Jake observes the scenery. The sun is in the sky. It shines on the houses below. There are trees. There is grass. There are peasants.
How does all this make Jake feel? Who the fuck knows! And who the fuck cares! Jake is a man and he doesn't feel. He observes and drinks and fishes and watches bullfights! He has no use for feelings!
You see, Jake, is a man. Even though he is impotent, he is more of a man than any of his fey companions. His companions sicken at the sight of the bullfights -- they are not real aficionados. He is a real aficionado. Jake fishes fish, guts them, and cooks them. His companions, though, blow off fishing to spend time with lady friends in hotels the next town over. Jake drinks but doesn't get drunk. His companions, though, can't hold their liquor.
And at least one of his companions doesn't like to box. The nerve!
But Jake's companions -- these fey men who prefer to fuck the ladies rather than kill the fishies -- are fucking Jake's special lady friend, Brett.
Brett, you see, is not like other ladies. She bangs the men. She flirts. She fucks matadors. She drinks. She has a man's name. She gets along with Jake like a house on fire because she also has no use for emotions or sentimentality or softness. She is, basically, Jake in a skirt.
Jake and Brett, meanwhile, can't stand Robert Cohn, the guy who doesn't like to box and who thinks the bullfights will make him sick. He's not a real man by any stretch of the imagination, and plus he's Jewish. This is pointed out prettymuch every second page.
Now, let me just pause for a moment from the plot to say that I really wish my ancient Scribner edition from 1954 had been annotated because I'm pretty sure I'm missing context. The Sun Also Rises was published in 1926 when the lingo and mores were different. For example, Robert Cohn keeps being referred to as "the Jew" or "that Jew". I don't know how to interpret this. Why is the fact that he's Jewish important to the plot? Is the assumption that Jewish men aren't real men? Is it just that that's how people talked? I don't know. Some context would have been nice.
Similarly, all the characters occasionally say that they're doing things because "they're tight". I have no idea what that means. At first I thought it meant that they had no cash. Then I thought it meant they were drunk. I thought the drunk interpretation (which is the Internet's favourite interpretation) was the correct one until I met some passage where it didn't seem to make sense.
Back to the actual story. From what I can tell the entire book is about what makes a man a man. A man is a guy who, if he feels an emotion, won't let on that he has. A man is a guy who can catch his own food, clean it and cook it; he is self-sufficient in the Wilds. A man is a guy who likes danger and likes to conquer danger, even if that means taunting a bull and killing it. And a man is a guy who digs watching some other guy taunt a bull and then kill it for no particularly good reason.
And dammit, a real man doesn't tell you how he feels about the bullfights or the fishing!

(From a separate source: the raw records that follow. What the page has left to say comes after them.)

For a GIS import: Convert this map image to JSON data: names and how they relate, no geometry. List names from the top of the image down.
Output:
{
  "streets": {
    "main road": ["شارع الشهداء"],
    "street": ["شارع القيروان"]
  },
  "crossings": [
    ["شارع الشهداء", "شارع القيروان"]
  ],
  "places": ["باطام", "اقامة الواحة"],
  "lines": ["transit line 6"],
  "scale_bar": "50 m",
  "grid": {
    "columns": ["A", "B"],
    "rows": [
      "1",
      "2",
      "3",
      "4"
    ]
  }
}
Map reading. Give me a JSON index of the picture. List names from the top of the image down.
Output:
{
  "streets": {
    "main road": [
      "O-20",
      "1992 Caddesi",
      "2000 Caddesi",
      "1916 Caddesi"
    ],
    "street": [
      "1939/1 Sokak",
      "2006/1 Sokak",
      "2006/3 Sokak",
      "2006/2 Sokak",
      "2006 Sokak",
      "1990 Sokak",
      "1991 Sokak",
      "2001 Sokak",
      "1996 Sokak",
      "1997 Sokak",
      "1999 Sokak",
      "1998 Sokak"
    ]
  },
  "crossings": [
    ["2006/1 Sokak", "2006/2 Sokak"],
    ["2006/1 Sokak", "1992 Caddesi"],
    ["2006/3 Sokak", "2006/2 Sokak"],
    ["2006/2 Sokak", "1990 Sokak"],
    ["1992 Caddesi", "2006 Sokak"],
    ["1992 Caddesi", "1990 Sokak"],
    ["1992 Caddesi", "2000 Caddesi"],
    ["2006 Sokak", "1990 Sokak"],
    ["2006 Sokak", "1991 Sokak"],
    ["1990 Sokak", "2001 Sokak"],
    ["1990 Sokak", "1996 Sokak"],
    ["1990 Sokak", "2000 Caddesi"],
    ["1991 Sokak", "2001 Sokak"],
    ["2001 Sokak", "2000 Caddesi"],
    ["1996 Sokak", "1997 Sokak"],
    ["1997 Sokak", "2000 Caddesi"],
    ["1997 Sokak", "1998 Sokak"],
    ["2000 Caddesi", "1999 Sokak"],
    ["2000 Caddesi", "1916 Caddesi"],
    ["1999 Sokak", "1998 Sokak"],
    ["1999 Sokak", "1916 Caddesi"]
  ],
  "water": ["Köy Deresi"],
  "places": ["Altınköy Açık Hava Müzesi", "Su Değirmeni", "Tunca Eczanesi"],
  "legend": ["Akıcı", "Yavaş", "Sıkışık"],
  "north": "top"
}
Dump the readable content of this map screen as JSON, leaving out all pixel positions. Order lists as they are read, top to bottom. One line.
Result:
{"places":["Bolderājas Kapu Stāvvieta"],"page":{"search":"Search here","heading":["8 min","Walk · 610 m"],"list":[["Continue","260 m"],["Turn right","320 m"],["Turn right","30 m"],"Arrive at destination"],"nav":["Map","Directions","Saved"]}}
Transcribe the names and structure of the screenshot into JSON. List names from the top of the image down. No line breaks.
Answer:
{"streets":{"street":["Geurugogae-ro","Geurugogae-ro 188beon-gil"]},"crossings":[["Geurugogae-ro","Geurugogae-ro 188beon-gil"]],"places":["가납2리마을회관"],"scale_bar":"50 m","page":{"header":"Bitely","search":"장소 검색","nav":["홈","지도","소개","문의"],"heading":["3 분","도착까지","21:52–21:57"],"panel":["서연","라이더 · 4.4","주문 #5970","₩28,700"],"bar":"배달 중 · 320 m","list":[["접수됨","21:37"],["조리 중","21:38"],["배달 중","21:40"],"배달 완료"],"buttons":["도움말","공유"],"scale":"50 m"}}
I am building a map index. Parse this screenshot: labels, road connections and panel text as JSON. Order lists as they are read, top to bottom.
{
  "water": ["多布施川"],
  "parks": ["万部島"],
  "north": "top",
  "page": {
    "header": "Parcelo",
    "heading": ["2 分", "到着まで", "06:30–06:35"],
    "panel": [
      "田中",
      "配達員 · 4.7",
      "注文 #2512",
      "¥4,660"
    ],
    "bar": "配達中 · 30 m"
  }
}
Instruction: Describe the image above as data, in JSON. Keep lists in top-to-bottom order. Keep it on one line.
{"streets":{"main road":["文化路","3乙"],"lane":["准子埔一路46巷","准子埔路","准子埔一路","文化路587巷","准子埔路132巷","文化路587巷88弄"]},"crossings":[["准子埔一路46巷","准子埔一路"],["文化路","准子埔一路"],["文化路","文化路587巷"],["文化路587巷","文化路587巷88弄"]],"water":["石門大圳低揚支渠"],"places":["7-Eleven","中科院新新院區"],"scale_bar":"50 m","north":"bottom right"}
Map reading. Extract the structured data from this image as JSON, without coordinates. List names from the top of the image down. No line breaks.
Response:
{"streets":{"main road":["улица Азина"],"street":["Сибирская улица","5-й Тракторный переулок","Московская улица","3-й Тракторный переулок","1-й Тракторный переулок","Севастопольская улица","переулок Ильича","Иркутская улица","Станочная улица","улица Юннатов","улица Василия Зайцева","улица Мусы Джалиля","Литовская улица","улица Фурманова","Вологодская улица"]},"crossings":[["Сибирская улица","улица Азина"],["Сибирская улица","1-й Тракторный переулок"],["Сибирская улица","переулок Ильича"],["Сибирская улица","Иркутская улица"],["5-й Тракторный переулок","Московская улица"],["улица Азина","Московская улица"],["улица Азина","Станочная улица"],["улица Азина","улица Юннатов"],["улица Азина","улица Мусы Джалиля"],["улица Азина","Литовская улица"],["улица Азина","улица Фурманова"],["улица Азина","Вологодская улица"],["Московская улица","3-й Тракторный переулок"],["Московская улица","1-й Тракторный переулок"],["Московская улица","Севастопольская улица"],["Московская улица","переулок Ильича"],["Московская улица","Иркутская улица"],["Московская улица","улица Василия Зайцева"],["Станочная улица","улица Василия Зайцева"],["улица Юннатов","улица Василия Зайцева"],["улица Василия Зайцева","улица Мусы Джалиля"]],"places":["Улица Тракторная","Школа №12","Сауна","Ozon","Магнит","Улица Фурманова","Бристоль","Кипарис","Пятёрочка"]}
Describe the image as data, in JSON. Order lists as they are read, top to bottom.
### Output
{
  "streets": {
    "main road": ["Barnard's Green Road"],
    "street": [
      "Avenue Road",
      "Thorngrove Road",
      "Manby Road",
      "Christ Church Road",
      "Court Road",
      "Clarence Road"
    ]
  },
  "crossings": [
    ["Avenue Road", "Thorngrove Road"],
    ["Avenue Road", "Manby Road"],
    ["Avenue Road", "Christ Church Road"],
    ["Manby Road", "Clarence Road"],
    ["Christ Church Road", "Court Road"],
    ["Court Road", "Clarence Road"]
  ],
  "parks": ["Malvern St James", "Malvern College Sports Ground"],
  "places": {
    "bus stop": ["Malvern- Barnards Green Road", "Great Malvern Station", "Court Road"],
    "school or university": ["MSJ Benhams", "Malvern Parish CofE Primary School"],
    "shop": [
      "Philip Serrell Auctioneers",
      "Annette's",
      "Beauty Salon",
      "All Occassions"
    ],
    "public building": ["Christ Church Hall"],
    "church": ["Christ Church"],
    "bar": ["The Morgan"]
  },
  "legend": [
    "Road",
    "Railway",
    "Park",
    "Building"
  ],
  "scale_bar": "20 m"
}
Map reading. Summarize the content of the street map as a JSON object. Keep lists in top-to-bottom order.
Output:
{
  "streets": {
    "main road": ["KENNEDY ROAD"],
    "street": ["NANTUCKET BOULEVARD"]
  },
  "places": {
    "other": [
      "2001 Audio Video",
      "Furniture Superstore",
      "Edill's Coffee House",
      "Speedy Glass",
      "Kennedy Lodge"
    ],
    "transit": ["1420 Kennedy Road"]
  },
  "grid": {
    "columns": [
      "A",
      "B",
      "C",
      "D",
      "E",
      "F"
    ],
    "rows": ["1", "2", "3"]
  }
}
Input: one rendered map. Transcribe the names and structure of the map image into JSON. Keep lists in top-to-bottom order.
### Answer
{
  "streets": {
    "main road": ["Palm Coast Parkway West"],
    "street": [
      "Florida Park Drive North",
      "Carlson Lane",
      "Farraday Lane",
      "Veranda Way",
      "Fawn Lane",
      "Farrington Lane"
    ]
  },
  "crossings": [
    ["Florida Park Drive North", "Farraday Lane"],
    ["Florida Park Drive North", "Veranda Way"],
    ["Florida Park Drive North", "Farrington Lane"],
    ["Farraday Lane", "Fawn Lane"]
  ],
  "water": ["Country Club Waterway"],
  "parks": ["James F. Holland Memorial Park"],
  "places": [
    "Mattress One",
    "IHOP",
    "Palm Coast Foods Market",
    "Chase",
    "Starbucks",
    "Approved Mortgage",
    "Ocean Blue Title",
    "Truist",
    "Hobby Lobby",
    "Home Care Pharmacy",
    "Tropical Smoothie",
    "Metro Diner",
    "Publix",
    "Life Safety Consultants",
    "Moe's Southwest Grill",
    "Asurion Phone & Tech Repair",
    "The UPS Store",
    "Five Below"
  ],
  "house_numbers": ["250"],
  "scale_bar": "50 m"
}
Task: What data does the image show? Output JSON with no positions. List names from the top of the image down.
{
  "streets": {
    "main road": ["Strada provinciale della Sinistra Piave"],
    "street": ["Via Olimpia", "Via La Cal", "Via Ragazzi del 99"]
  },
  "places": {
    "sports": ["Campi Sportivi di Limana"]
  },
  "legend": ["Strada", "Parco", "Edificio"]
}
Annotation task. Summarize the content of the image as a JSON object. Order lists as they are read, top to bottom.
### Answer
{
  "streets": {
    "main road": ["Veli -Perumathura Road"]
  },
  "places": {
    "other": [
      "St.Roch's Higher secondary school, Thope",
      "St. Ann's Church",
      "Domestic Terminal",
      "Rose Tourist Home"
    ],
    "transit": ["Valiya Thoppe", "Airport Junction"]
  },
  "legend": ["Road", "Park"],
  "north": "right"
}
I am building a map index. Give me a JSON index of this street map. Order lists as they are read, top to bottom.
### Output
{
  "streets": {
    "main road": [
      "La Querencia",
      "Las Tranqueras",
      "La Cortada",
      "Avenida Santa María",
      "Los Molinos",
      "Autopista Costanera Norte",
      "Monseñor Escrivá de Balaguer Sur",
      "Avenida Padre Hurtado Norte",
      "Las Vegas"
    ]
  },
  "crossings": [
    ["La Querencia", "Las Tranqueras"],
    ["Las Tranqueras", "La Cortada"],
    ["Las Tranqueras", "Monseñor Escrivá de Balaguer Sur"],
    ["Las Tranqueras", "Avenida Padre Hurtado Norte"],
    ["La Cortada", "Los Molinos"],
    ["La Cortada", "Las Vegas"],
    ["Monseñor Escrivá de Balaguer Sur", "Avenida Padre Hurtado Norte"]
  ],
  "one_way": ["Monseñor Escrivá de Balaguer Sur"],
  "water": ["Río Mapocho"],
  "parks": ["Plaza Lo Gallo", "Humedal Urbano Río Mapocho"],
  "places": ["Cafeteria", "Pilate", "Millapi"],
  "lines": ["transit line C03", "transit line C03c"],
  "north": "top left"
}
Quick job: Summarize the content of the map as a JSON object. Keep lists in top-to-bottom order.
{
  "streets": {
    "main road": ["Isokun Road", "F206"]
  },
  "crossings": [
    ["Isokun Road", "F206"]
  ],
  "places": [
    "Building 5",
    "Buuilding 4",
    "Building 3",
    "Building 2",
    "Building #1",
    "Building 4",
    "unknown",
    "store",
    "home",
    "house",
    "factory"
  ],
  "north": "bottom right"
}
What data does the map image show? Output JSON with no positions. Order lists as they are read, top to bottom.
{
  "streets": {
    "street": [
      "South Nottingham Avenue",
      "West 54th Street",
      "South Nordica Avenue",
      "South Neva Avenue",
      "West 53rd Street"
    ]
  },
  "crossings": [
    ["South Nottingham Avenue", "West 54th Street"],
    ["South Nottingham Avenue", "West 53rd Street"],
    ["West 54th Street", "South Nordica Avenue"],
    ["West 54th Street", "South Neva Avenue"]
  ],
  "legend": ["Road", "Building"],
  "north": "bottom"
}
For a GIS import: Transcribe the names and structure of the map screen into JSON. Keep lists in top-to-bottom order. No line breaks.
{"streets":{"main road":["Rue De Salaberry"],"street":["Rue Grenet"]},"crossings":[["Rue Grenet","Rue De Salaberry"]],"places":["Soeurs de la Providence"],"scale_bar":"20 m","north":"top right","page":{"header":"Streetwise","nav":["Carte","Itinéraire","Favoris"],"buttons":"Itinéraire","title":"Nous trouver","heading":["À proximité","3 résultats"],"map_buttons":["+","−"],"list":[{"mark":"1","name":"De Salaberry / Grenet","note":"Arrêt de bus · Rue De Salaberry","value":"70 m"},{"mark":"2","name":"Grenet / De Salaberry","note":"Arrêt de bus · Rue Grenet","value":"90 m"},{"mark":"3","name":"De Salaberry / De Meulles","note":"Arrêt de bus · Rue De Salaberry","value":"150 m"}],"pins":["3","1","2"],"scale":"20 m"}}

Jake, our narrator and hero, being a real man, doesn't give you any insight into his or anyone else's state of mind, personality, or emotions. He just states the facts that he observes. While I understand that this is A Thing (the Iceberg Style of writing...where everything is under the surface), I don't have to like it. In fact, I hate it. Aside from making the prose choppy and -- let me be blunt here -- boring, it caused me to feel absolutely nothing for any of the characters. In fact, I felt more investment in the peasants in the bus with Jake than I did for any of the main characters. I honestly couldn't have cared less about these characters.
So in the end what I got from the book is that Spanish peasants in the 1920s were nice, generous, sharing, fun people who liked to drink wine out of leather pouches.
Oh, and that the one thing that doesn't make a man is a penis, working or otherwise.